Southeastern Section - 67th Annual Meeting - 2018

Paper No. 24-8
Presentation Time: 10:40 AM

HETEROCHRONY (PERAMORPHOSIS, PREDISPLACEMENT) IN A HOLLINELLID OSTRACODE SPECIES FROM THE PERMO-CARBONIFEROUS OF KANSAS


KNOX, Larry W., Department of Earth Sciences, Tennessee Technological Univ, Box 5062, Cookeville, TN 38505

Carboniferous genera of the ostracode family Hollinellidae have been considered by many workers to have true trimorphic species because dimorphism with respect to adventral structures (frills) appears only in the adult stage. All preadult molt stages lack frills. Bless (1969) reports a single exception to this condition from the Namurian (probably an early Pennsylvanian age equivalent) of Spain where frills occur in the last juvenile stage of a hollinellid ostracode.
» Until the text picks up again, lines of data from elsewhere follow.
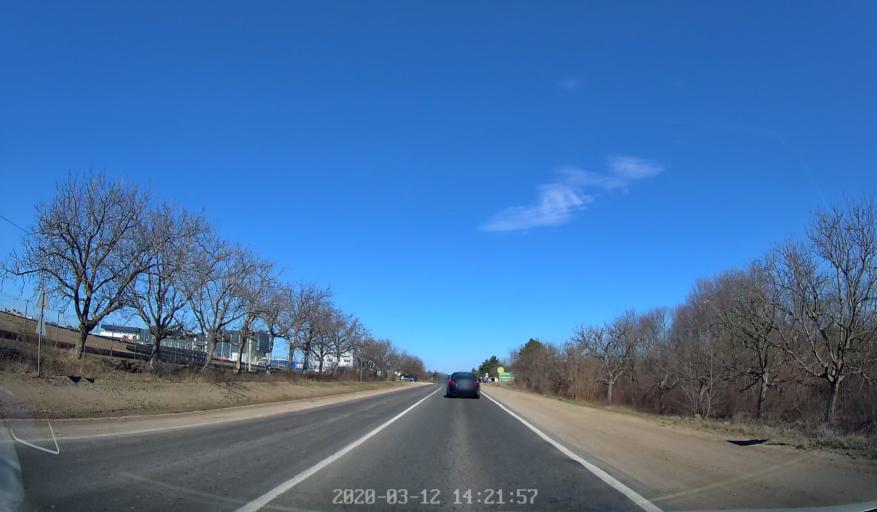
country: MD
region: Chisinau
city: Vatra
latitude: 47.0655
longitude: 28.7980
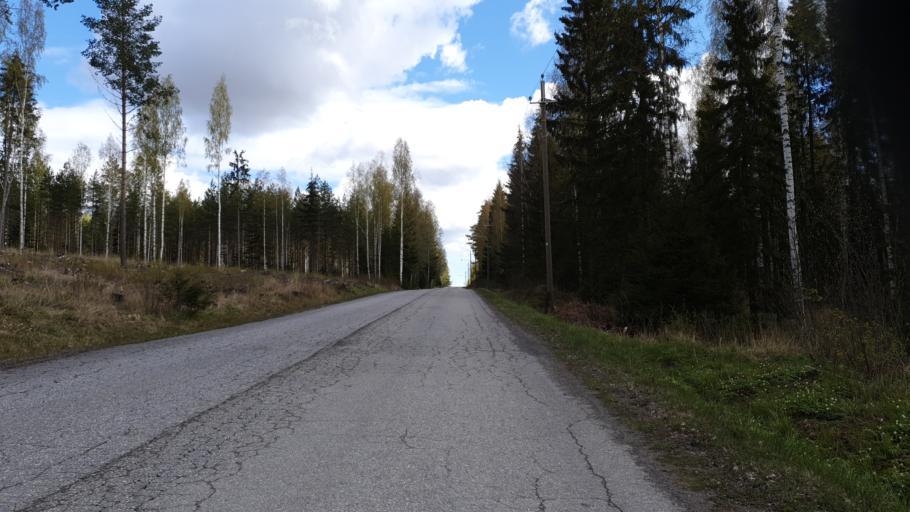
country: FI
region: Uusimaa
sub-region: Helsinki
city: Nurmijaervi
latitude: 60.3838
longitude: 24.8938
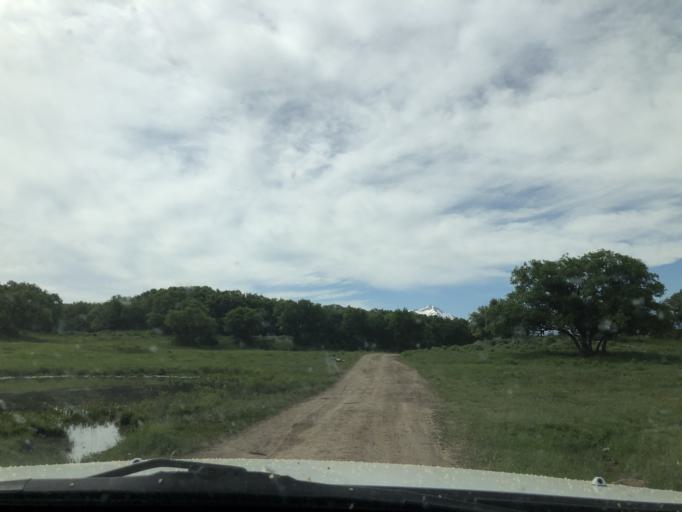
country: US
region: Colorado
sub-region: Delta County
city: Paonia
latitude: 39.0197
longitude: -107.3426
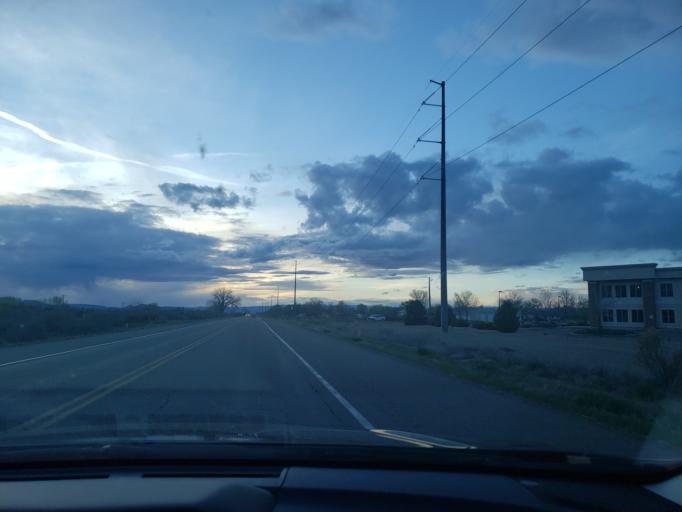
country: US
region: Colorado
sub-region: Mesa County
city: Fruita
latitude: 39.1338
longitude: -108.6910
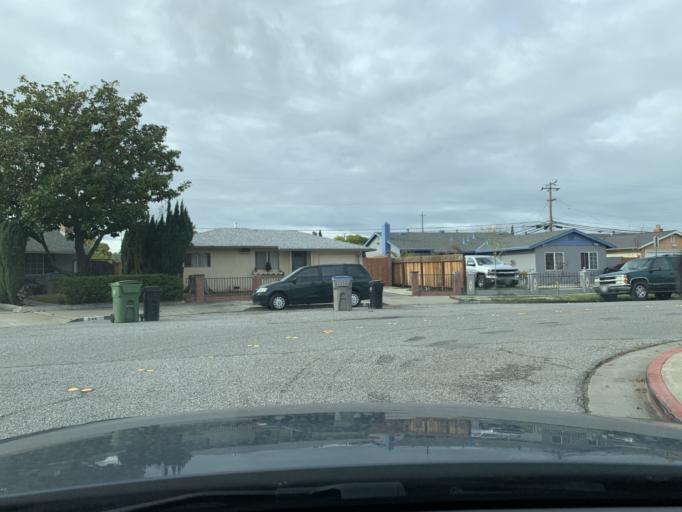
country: US
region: California
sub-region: Santa Clara County
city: Alum Rock
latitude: 37.3493
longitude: -121.8323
Hollinellid ostracodes have been recovered from strata of the Council Grove Group of Kansas that span the Permo-Carboniferous boundary. Adults and juvenile specimens of a species of Hollinella (Hollinella) from the Janesville Shale and Foraker Limestone (uppermost Pennsylvanian) of Kansas number in the hundreds per kilogram. Most are preserved as valves rather than complete carapaces, which facilitates study of internal as well as external features. This species follows Brook’s rule for arthropod growth stages closely; individuals can be assigned to molt stages with confidence. The lithofacies and faunal changes that occur throughout the two lithic units indicate that they are parts of two relatively minor cyclothems, each of which represents both marine and non-marine environments. The hollinellid ostracodes occur within nearshore marine parts of the two sequences.

The Kansas hollinellid species is remarkable in that marginal adventral structures occur not only in the A-1 instar (similar to the Spanish Namurian species), but also in some specimens of A-2 and A-3 instars. Further, almost all A-1 instars have a single type of frill that is not incurved (?technomorphs), although one specimen has a frill that is incurved (?heteromorph); this suggests that precocious sexual dimorphism occurs in this species. Some A-3 or smaller instars have tubulous rather than completely calcified frills.

The evolutionary development in late juvenile growth stages of a feature that was present only in adults of an ancestor represents a type of heterochrony known as predisplacement. Evolution by the process of predisplacement in this species is interesting because that variety of evolutionary development is relatively uncommon.